Wall Street investment analysts continue to look for signs of stability and instability at American International Group Inc.[@@]

AIG, New York, impressed observers Wednesday by reporting a 50% increase in net income despite the investigations that led to the ouster of Maurice Greenberg, the company’s longtime chairman.

Peter Streit, an analyst at Williams Capital Advisors L.P., New York, is optimistic about AIG’s prospects.

“Indications are that the company is about to reach an agreement with [New York Attorney General Eliot] Spitzer for a dollar figure in the area of $850 million,” Streit says.
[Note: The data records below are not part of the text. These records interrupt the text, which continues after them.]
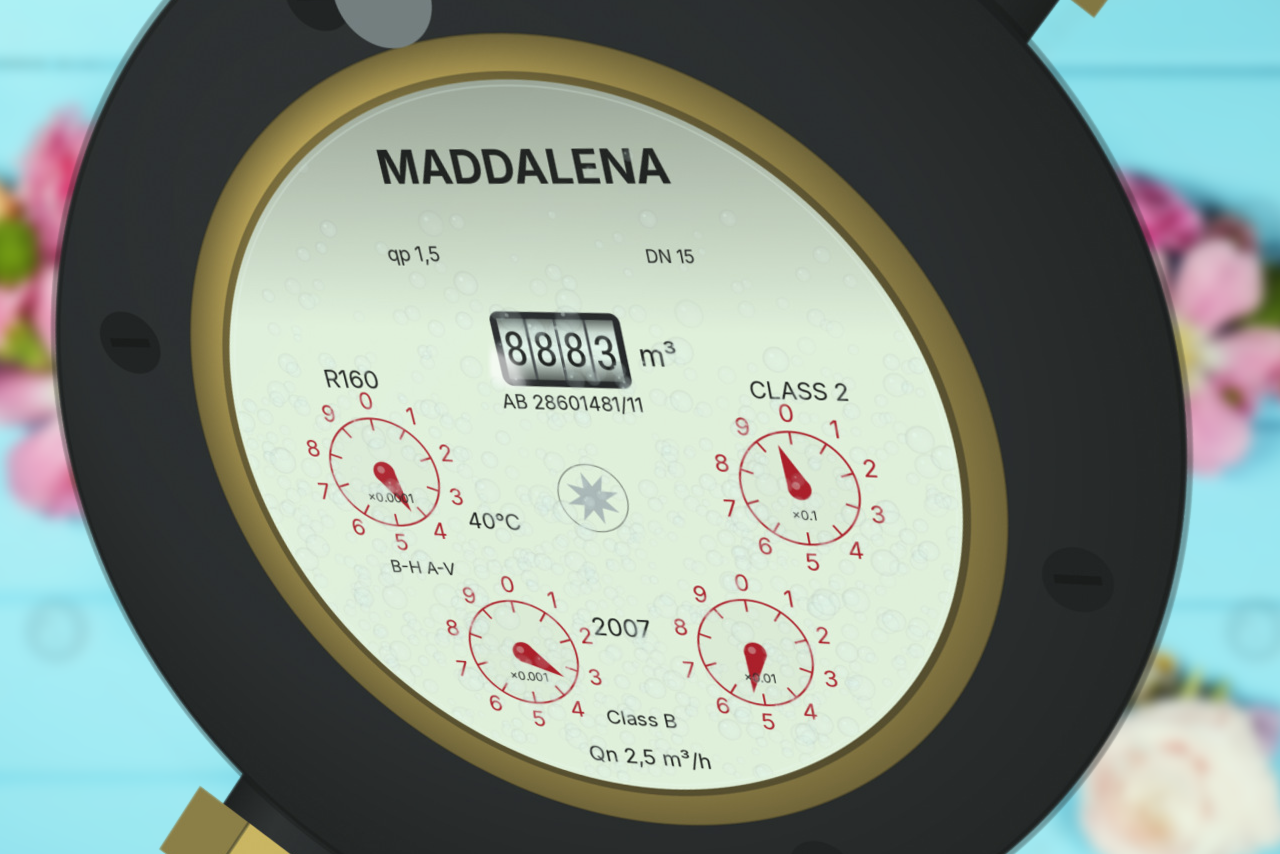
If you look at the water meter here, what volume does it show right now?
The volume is 8882.9534 m³
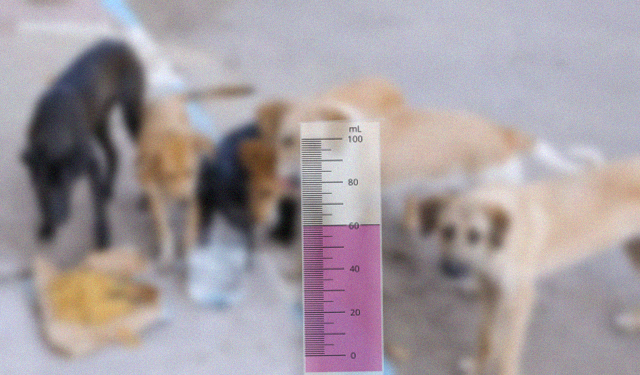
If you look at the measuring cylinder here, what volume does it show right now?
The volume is 60 mL
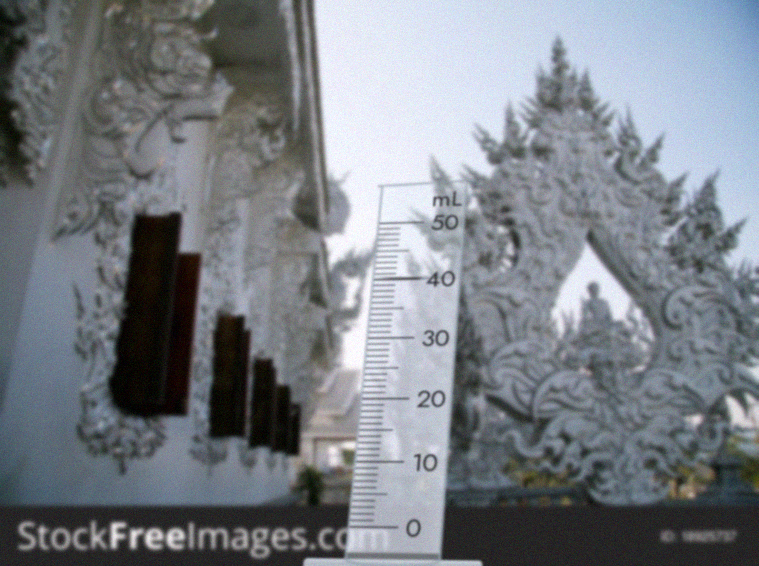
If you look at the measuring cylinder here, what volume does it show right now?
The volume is 40 mL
Such a figure would be in line with recent settlements at the big insurance brokers and would not put much of a dent in a company with AIG’s level of capitalization, Streit says.

Many AIG segments performed surprisingly well during the second quarter, Streit adds.

But Paul Newsome, an analyst at A.G. Edwards & Sons Inc., St. Louis, is expressing concern about press reports that Greenberg may have tried to cover up records sought by Spitzer. “It has become clear to us that the regulatory issues will be long lasting for AIG,” Newsome writes in a note to investors.

In addition, “there is considerable investor uncertainty about Martin Sullivan, the new CEO, and whether he might have been involved in any wrongdoing,” Newsome writes.

Before taking over as AIG’s chief executive officer, Sullivan ran the company’s property-casualty insurance business.

Ron Frank, an analyst at the Smith Barney unit at Citigroup Inc., New York, says he thinks AIG’s stock has reached a natural limit since rising 25% from a recent low point in April.

Frank says he also wants to hear the results of a top-down review of the company’s insurance reserve structure. Milliman Inc., Seattle, is supposed to complete the review sometime this year.